Lors du recours de la caution contre le débiteur

Avant paie­ment : la réforme a sup­pri­mé la pos­si­bi­li­té pour la cau­tion d’agir contre le débi­teur avant même d’avoir payé le créan­cier. En revanche, la cau­tion peut désor­mais deman­der la consti­tu­tion d’une sûre­té judi­ciaire sur tout bien du débi­teur et elle est pré­su­mée jus­ti­fier de cir­cons­tances sus­cep­tibles d’en mena­cer le recou­vre­ment (2320 c. civ.). Il s’agit d’une déro­ga­tion à l’article L.511–1 du code des pro­cé­dures civiles d’exécution, car ce sera au débi­teur de prou­ver que les cir­cons­tances ne sont pas carac­té­ri­sées. En outre, la cau­tion peut désor­mais décla­rer, même avant paie­ment, sa créance de recours per­son­nel (art. L.622–34 du c. com.).

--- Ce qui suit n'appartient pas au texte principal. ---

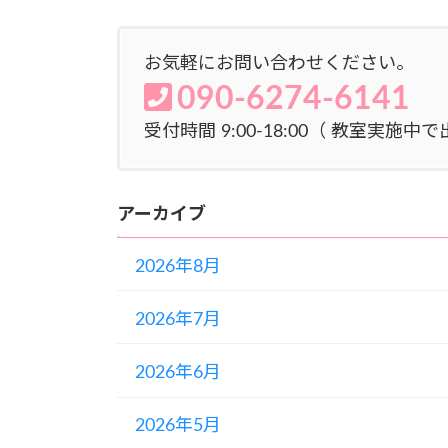
お気軽にお問い合わせください。
090-6274-6141
受付時間 9:00-18:00（ 教室実
アーカイブ
2026年8月
2026年7月
2026年6月
2026年5月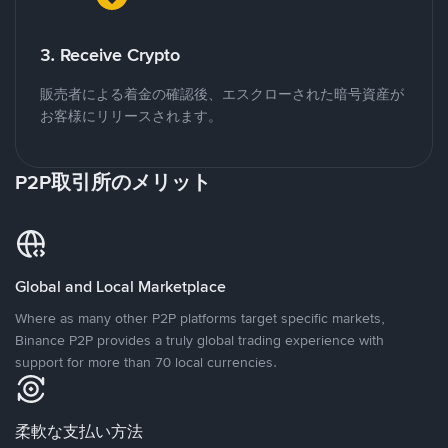
3. Receive Crypto
販売者による着金の確認後、エスクローされた暗号資産が
お客様にリリースされます。
P2P取引所のメリット
Global and Local Marketplace
Where as many other P2P platforms target specific markets,
Binance P2P provides a truly global trading experience with
support for more than 70 local currencies.
柔軟な支払い方法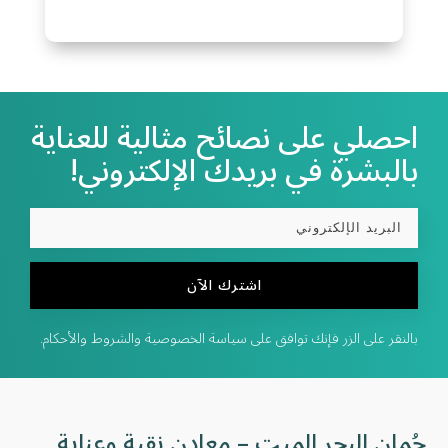
احصلي على نصائح مثالية للعناية
بالبشرة في بريدك الإلكتروني!
اشترك الآن
بالنقر على الزر فإنك توافق على سياسة الخصوصية والشروط والأحكام.
جُمان البحر الميت – معادن نقية وعناية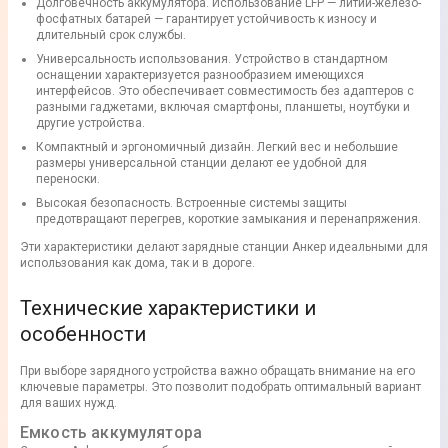
Долговечность аккумулятора. Использование LFP — литий-железо-
фосфатных батарей — гарантирует устойчивость к износу и
длительный срок службы.
Универсальность использования. Устройство в стандартном
оснащении характеризуется разнообразием имеющихся
интерфейсов. Это обеспечивает совместимость без адаптеров с
разными гаджетами, включая смартфоны, планшеты, ноутбуки и
другие устройства.
Компактный и эргономичный дизайн. Легкий вес и небольшие
размеры универсальной станции делают ее удобной для
переноски.
Высокая безопасность. Встроенные системы защиты
предотвращают перегрев, короткие замыкания и перенапряжения.
Эти характеристики делают зарядные станции Анкер идеальными для
использования как дома, так и в дороге.
Технические характеристики и
особенности
При выборе зарядного устройства важно обращать внимание на его
ключевые параметры. Это позволит подобрать оптимальный вариант
для ваших нужд.
Емкость аккумулятора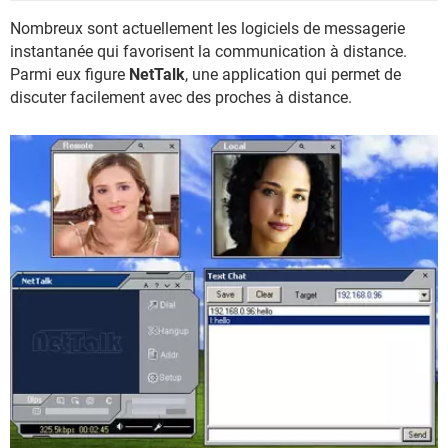
Nombreux sont actuellement les logiciels de messagerie
instantanée qui favorisent la communication à distance.
Parmi eux figure
NetTalk
, une application qui permet de
discuter facilement avec des proches à distance.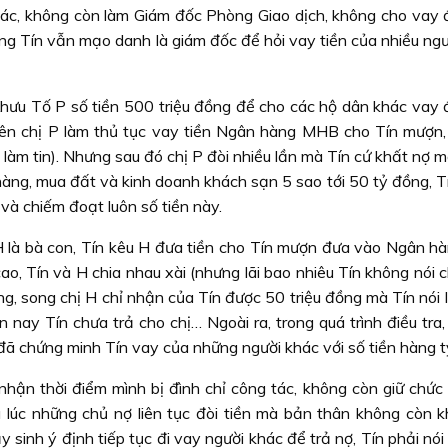
tác, không còn làm Giám đốc Phòng Giao dịch, không cho vay 
g Tín vẫn mạo danh là giám đốc để hỏi vay tiền của nhiều ng
Khưu Tố P số tiền 500 triệu đồng để cho các hộ dân khác vay 
 nên chị P làm thủ tục vay tiền Ngân hàng MHB cho Tín mượn,
n làm tin). Nhưng sau đó chị P đòi nhiều lần mà Tín cứ khất nợ m
àng, mua đất và kinh doanh khách sạn 5 sao tới 50 tỷ đồng, Tí
 và chiếm đoạt luôn số tiền này.
 H là bà con, Tín kêu H đưa tiền cho Tín mượn đưa vào Ngân 
ao, Tín và H chia nhau xài (nhưng lãi bao nhiêu Tín không nói 
g, song chị H chỉ nhận của Tín được 50 triệu đồng mà Tín nói là
 nay Tín chưa trả cho chị… Ngoài ra, trong quá trình điều tra
đã chứng minh Tín vay của những người khác với số tiền hàng t
 nhận thời điểm mình bị đình chỉ công tác, không còn giữ chức
 lúc những chủ nợ liên tục đòi tiền mà bản thân không còn 
y sinh ý định tiếp tục đi vay người khác để trả nợ, Tín phải nó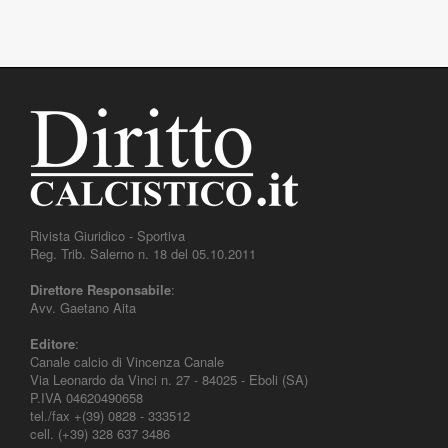
Rivista Giuridico - Sportiva
Reg. Trib. Salerno n. 18 del 05.10.2011
Direttore Responsabile
:
Avv. Gaetano Aita
Editore
:
Canale calcio di Vincenza Canale
Via Leonardo da Vinci n. 27 - 84025 - Eboli (SA)
P.IVA 04620490658
tel./fax +(39) 0828 - 333512
cell. (+39) 328 637 3486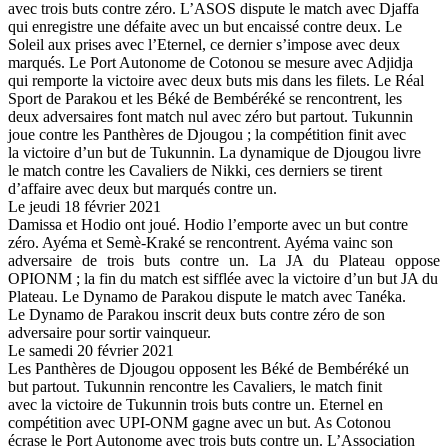
avec trois buts contre zéro. L’ASOS dispute le match avec Djaffa
qui enregistre une défaite avec un but encaissé contre deux. Le
Soleil aux prises avec l’Eternel, ce dernier s’impose avec deux
marqués. Le Port Autonome de Cotonou se mesure avec Adjidja
qui remporte la victoire avec deux buts mis dans les filets. Le Réal
Sport de Parakou et les Béké de Bembéréké se rencontrent, les
deux adversaires font match nul avec zéro but partout. Tukunnin
joue contre les Panthères de Djougou ; la compétition finit avec
la victoire d’un but de Tukunnin. La dynamique de Djougou livre
le match contre les Cavaliers de Nikki, ces derniers se tirent
d’affaire avec deux but marqués contre un.
Le jeudi 18 février 2021
Damissa et Hodio ont joué. Hodio l’emporte avec un but contre
zéro. Ayéma et Semè-Kraké se rencontrent. Ayéma vainc son
adversaire de trois buts contre un. La JA du Plateau oppose
OPIONM ; la fin du match est sifflée avec la victoire d’un but JA du
Plateau. Le Dynamo de Parakou dispute le match avec Tanéka.
Le Dynamo de Parakou inscrit deux buts contre zéro de son
adversaire pour sortir vainqueur.
Le samedi 20 février 2021
Les Panthères de Djougou opposent les Béké de Bembéréké un
but partout. Tukunnin rencontre les Cavaliers, le match finit
avec la victoire de Tukunnin trois buts contre un. Eternel en
compétition avec UPI-ONM gagne avec un but. As Cotonou
écrase le Port Autonome avec trois buts contre un. L’Association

Après paie­ment : comme aupa­ra­vant, la cau­tion demeure déchue de son recours contre le débi­teur lorsqu’elle a payé sans que celui-ci soit aver­ti et qu’il a payé la dette une seconde fois. Mais la réforme sup­prime éga­le­ment le recours de la cau­tion lorsque le débi­teur avait les moyens de faire décla­rer la dette éteinte et ce, quand bien même la cau­tion aurait payé sur les pour­suites du créan­cier (art. 2311 c. civ.). Toutefois, l’action de la cau­tion en res­ti­tu­tion contre le créan­cier est maintenue.

Par ailleurs, la décharge de la cau­tion vis-à-vis du créan­cier est désor­mais subor­don­née non plus au « fait » mais à la « faute » de ce der­nier qui com­pro­met le recours subro­ga­toire. En outre, la cau­tion ne peut désor­mais plus repro­cher au créan­cier son choix de mode de réa­li­sa­tion d’une sûre­té (art. 2314 c. civ.).

Ainsi, la réforme semble don­ner l’avantage à la pro­tec­tion ren­for­cée de la cau­tion per­sonne phy­sique, au détri­ment de l’efficacité de la sûre­té pour le créan­cier, un choix pas tou­jours jus­ti­fié, notam­ment lorsque la cau­tion est une per­sonne aver­tie et que le créan­cier est non professionnel.

En paral­lèle de l’ordonnance n°2021–1192 du 15 sep­tembre 2021 por­tant sur la réforme des sûre­tés, une ordon­nance n°2021–1193 du même jour sur la trans­po­si­tion de la direc­tive restruc­tu­ra­tion et insol­va­bi­li­té, a éga­le­ment ren­for­cé la pro­tec­tion de la cau­tion en lui per­met­tant notam­ment de se pré­va­loir des délais de grâce accor­dés par le juge au débi­teur en pro­cé­dure de conci­lia­tion (voir Transposition de la direc­tive euro­péenne « restruc­tu­ra­tion et insol­va­bi­li­té » et Nouveaux outils pour entre­prises en dif­fi­cul­té et pro­cé­dures col­lec­tives).